Dr. Dawnn Karen, a fashion psychologist explains in her book, Dress Your Best Life: How to Use Fashion Psychology to Take Your Look — and Your Life — to the Next Level that women were fed-up with the “ideal self-images” and “body types” imposed upon them. So, when the economy is soaring high, women are more likely to spend on their personal grooming habits. A study in Japan done over 20 years suggested that women cut their hair short when the economy was down as it is low maintenance. Men, too, bought fewer undergarments when the economy was shaky and did not spend on shaving. The garbage indicator logic is simple. When people have more money, they buy stuff and trash more. Men often indulge in buying expensive liquor, especially champagne for celebrations when the economy is cheerful. During the 2001 recession, Leonard Lauder, chairman of Estee Lauder Co. observed an uptick in lipstick sales because women bought beauty products as small treats during tough times. Reflecting on the Hemline Index theory, Jia Rathod (jiaaaaa_18), a fashion enthusiast says, “Well, the theory seems quite interesting but I don’t think there is a correlation between fashion trends and economic conditions. I think fashion is influenced by so many other factors like cultural changes, technological advancements, and individual creativity, to name a few. Reducing it to just an economic indicator oversimplifies the various influences that shape fashion trends.”

Quirky Trends

During the 2008 recession, a study done in the US indicated that many people tried to get into relationships via online dating sites to overcome depression and seek mental and emotional support. In fact, online dating site Match.com had witnessed its highest surge in over seven years during that time. Jia adds that today’s fashion is influenced by various factors—globalisation, technology, and the propagation of different cultures-which all serve to confuse the logic behind the hemline theory.
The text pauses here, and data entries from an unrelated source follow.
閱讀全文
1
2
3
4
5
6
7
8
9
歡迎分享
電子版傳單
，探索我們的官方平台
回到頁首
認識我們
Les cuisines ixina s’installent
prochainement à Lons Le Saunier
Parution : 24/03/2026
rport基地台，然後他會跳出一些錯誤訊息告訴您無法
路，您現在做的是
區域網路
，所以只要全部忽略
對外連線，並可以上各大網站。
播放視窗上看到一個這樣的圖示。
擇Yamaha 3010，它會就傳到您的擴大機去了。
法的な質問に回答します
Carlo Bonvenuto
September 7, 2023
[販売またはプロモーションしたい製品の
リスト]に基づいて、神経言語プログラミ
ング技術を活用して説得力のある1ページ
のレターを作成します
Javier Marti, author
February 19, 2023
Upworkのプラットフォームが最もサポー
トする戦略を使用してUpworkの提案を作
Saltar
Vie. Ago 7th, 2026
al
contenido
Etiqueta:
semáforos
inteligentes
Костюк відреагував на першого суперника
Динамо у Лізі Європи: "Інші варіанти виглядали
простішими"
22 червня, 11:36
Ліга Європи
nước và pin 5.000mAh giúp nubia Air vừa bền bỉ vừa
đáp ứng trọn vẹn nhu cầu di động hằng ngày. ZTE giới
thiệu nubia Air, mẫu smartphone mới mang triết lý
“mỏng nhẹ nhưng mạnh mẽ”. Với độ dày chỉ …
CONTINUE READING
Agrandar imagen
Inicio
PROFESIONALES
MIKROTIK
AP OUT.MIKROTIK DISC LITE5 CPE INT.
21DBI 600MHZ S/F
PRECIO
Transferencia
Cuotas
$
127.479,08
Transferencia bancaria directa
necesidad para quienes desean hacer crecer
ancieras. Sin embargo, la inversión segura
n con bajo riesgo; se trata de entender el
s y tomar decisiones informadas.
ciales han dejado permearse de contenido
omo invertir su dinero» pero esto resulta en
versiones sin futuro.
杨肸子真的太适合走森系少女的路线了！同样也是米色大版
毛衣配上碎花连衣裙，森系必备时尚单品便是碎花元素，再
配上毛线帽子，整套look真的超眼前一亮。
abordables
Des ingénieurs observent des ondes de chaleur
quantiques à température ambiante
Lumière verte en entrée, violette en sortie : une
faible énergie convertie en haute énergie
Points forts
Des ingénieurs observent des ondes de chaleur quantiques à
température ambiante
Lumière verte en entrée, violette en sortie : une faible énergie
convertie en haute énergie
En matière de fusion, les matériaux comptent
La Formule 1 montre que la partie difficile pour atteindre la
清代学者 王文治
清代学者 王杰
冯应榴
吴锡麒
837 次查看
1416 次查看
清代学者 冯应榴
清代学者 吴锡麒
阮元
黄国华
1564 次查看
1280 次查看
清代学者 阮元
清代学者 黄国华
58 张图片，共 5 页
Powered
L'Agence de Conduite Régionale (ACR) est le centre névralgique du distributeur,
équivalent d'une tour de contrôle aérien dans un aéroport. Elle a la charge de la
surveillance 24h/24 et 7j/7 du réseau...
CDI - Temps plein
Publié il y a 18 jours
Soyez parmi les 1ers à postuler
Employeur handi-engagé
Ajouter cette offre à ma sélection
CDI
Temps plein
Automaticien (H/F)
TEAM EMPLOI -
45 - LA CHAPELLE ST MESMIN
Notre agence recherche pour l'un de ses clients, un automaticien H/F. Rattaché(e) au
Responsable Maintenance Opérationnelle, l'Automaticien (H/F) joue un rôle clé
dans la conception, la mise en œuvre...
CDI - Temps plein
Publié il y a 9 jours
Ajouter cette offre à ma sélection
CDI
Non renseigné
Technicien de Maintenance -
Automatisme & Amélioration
In a world where the quick tempo of modern life has become a new cultural curiosity more than anything else, the Hemline Index Theory is perhaps not an accurate economic forecasting tool. However, it remains a fond part of economic folklore. It encourages us to view fashion from a different perspective, feeling the understated way in which our clothing can reflect larger societal shifts. Fashion now moves at the speed of Instagram, shaped by a worldwide symposium of trends and ideas. Whether the skirts are long or short has become a confusing question. There are so many combinations of styles in modern fashion, and things change so fast. As you ponder the season's latest fashion resources the next time, keep in mind the ‘hemline index’. It's a joyful reminder that sometimes, who is dressed in that “little black dress” and who isn't does not only register in fashion soirees and red carpets but is also woven directly into our lives. It is a quirky reminder that the Economy’s ‘bulls’ and ‘bears’ aren't simply reflected in stock markets but woven directly into society's greatest possible fabric: Our Lives!

Bizarre Economy Indicators
Hemline Index Theory: The theory suggests that the length of women’s skirts gets shorter in good economic times and longer in bad times.
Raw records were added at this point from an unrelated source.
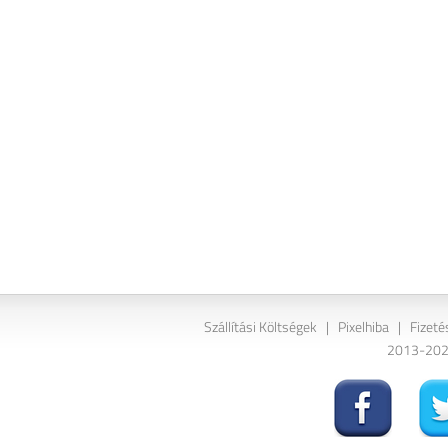
Szállítási Költségek
|
Pixelhiba
|
Fizeté
2013-2026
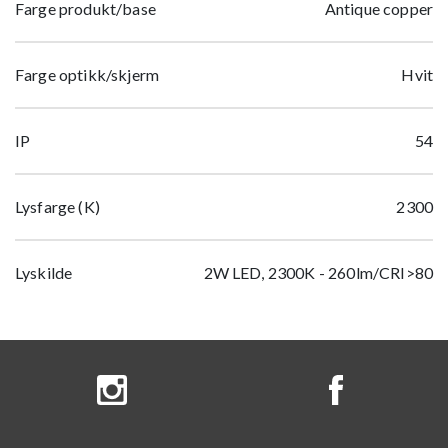
Farge produkt/base
Antique copper
Farge optikk/skjerm
Hvit
IP
54
Lysfarge (K)
2300
Lyskilde
2W LED, 2300K - 260lm/CRI>80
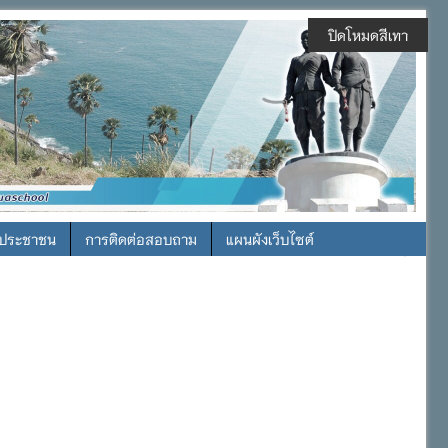
ปิดโหมดสีเทา
รประชาชน
การติดต่อสอบถาม
แผนผังเว็บไซต์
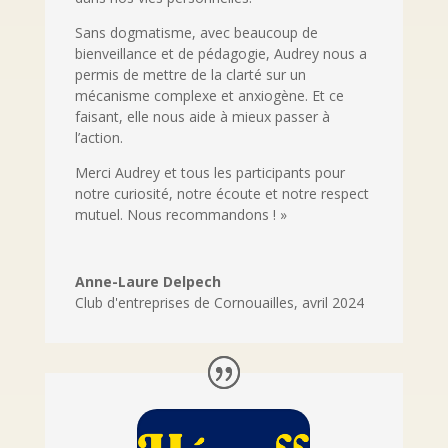
Sans dogmatisme, avec beaucoup de
bienveillance et de pédagogie, Audrey nous a
permis de mettre de la clarté sur un
mécanisme complexe et anxiogène. Et ce
faisant, elle nous aide à mieux passer à
l’action.
Merci Audrey et tous les participants pour
notre curiosité, notre écoute et notre respect
mutuel. Nous recommandons ! »
Anne-Laure Delpech
Club d'entreprises de Cornouailles
,
avril 2024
Lipstick Indicator: Women going through economic stress often indulge in small treats of lipstick to feel better during tough times.
Bubbly Index: Champagne and expensive liquor sales soar when the economy is cheerful as people celebrate.
Underwear Index: Men buy less underwear when the economy is in a slump. Sales increase when the economy is doing well.
Hair-cut Indicator: Women keep shorter hair during an economic downward
trend to save money and as it is low maintenance.